Mariner Cole Wilcox’s Unexpected Strategy Could Change His Career Trajectory Forever
“The simplest cues are the ones that are going to translate the most. You don’t want to make it more complex than it is.”
Wilcox has already had a complex journey to the big leagues – starting with the cancellation of his college season in 2020, a truncated draft year, a trade, a major injury, and a role shift, all before he’s thrown more than one (1) professional inning. Thankfully, he has someone by his side who understands a complex big-league journey in Emerson Hancock, who went through the same early-career challenges of the COVID year, his own injury, and a similar transition to the bullpen. Hancock may have only been a year ahead of Wilcox at Georgia, but his admiration for his fellow pitcher is obvious.
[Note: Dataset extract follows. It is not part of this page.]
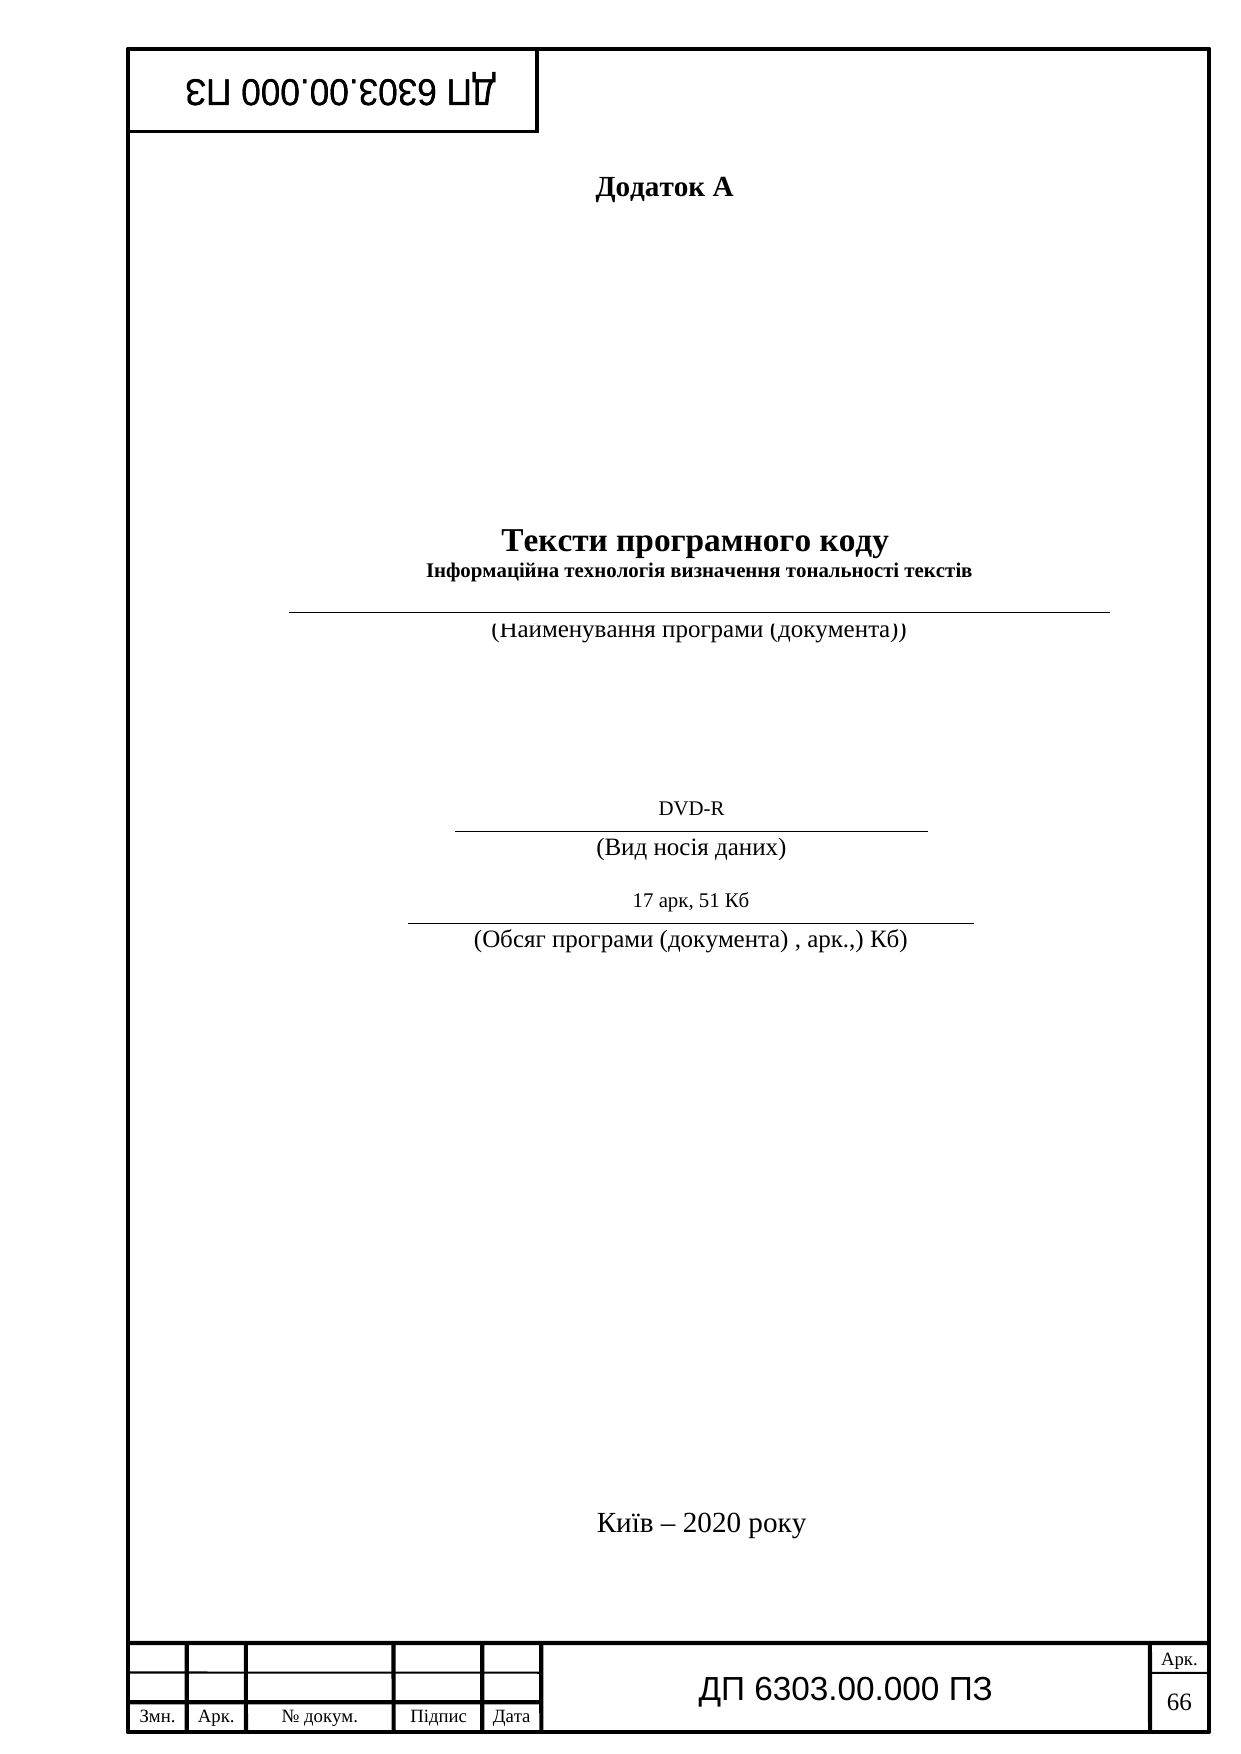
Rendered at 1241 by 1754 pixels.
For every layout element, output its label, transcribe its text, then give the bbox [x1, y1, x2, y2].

“I know Emerson really well,” Wilcox said. “Since college, he hasn’t changed at all. Super hard worker, super good person, super good leader…for a lot of places around the league, he’s in the rotation, and he just happens to be probably in the best rotation in baseball. But he’s never, ever complained through the whole process. He’s always positive, never negative about anything he’s gone through, any adjustments that he’s made. [At Georgia] we called him The Mayor. He’s a guy you’re just drawn to, with his positive energy.”
Wilcox is once again one of Hancock’s constituents, the two sharing a big-league bullpen now rather than a collegiate dugout. Hopefully he’ll stick around long enough to earn a nickname of his own – maybe the Marshal to Hancock’s mayor, given his affinity for horse metaphors.